(Extracted records)
........

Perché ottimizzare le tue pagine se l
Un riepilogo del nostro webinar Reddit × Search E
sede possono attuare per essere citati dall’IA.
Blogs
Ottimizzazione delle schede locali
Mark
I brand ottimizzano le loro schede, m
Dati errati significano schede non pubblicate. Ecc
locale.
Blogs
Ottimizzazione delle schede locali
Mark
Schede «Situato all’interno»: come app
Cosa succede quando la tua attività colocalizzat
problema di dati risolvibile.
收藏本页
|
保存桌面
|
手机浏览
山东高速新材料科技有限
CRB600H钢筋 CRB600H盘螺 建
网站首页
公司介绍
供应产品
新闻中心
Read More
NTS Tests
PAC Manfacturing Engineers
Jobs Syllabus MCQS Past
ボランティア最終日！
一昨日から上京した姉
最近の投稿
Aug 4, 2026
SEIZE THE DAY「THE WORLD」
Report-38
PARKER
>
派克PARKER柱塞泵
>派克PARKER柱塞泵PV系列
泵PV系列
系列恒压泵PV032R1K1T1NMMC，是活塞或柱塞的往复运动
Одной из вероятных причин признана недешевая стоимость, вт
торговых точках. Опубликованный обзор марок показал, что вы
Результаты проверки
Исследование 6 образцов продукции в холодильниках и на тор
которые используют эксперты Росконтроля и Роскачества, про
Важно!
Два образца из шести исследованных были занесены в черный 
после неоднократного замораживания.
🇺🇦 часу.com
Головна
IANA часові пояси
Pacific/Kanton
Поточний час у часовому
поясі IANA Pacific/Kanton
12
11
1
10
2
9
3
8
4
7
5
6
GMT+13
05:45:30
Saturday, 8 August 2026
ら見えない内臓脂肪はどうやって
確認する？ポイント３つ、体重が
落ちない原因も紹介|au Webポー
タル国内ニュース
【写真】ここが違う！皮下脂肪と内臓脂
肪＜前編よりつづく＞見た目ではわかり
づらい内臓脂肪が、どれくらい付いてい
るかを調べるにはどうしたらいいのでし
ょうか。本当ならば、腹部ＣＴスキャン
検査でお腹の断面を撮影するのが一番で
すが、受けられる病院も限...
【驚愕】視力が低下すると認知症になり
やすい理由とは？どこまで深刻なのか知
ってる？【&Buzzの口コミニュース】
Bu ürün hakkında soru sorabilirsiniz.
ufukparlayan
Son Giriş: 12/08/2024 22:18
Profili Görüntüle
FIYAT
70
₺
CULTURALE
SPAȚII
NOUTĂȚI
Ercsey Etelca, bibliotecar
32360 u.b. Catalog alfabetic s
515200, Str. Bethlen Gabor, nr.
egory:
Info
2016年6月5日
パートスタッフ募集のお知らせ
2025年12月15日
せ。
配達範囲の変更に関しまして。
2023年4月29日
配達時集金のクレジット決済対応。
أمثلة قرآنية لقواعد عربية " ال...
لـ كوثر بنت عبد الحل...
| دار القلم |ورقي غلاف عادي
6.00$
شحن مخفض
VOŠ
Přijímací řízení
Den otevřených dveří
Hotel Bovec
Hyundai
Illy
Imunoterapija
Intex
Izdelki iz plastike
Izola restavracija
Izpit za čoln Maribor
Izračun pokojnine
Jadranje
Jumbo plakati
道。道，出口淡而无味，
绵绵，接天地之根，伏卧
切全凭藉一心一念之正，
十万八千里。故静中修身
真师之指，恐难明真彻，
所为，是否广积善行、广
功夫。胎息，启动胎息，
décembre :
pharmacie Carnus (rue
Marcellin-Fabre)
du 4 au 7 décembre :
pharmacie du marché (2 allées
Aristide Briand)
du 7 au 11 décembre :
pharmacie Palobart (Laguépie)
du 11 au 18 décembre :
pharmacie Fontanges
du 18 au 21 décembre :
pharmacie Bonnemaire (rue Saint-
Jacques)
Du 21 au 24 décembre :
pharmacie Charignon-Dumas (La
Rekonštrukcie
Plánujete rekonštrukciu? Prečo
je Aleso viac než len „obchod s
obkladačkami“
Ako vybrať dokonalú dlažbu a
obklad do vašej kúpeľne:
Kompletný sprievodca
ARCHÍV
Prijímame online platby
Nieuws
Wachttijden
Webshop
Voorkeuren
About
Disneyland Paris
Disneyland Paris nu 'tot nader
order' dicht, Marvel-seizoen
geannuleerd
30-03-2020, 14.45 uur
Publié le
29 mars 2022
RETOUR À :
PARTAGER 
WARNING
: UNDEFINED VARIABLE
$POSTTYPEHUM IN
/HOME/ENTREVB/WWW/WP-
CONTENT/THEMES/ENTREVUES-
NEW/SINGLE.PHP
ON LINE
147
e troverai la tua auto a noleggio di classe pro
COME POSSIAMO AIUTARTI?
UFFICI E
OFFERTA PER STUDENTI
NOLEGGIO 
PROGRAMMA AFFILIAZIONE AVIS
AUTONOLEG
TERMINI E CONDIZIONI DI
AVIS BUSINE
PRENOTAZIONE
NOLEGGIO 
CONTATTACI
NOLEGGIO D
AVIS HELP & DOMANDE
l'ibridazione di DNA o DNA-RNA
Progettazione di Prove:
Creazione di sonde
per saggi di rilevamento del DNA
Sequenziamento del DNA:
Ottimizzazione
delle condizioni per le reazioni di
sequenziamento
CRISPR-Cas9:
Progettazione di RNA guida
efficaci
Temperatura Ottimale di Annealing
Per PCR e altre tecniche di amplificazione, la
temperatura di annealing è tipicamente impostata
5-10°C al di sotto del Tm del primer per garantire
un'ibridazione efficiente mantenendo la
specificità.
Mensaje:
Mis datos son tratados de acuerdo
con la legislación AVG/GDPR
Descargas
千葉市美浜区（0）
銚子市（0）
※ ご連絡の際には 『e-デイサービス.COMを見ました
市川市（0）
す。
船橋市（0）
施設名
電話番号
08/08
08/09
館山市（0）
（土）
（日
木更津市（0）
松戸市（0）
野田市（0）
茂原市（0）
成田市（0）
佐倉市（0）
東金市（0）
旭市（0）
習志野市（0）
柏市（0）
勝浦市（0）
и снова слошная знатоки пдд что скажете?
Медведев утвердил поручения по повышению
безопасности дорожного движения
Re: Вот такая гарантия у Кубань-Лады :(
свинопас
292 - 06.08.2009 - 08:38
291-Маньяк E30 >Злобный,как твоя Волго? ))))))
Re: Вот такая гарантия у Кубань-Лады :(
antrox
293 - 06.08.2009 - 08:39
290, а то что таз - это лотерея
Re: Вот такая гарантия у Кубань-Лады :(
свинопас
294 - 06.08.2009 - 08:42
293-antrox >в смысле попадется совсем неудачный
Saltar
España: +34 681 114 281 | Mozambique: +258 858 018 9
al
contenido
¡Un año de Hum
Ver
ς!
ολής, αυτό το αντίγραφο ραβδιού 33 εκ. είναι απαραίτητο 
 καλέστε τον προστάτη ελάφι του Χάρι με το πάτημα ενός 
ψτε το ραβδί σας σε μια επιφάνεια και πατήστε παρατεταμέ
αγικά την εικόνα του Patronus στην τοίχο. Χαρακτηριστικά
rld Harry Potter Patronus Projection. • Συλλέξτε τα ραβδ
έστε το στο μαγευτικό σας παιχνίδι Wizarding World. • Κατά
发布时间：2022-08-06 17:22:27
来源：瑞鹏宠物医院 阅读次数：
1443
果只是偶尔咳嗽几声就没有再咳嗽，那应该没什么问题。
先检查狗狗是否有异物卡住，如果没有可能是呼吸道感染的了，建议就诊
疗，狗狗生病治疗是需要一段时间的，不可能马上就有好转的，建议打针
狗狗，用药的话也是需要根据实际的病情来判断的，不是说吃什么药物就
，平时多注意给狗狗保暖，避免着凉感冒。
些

........

ACTIVITY:
Each line of the data that holds the word "AVIS" should be copied.

SOLUTION TO THE EXERCISE:
PROGRAMMA AFFILIAZIONE AVIS
AVIS BUSINE
AVIS HELP & DOMANDE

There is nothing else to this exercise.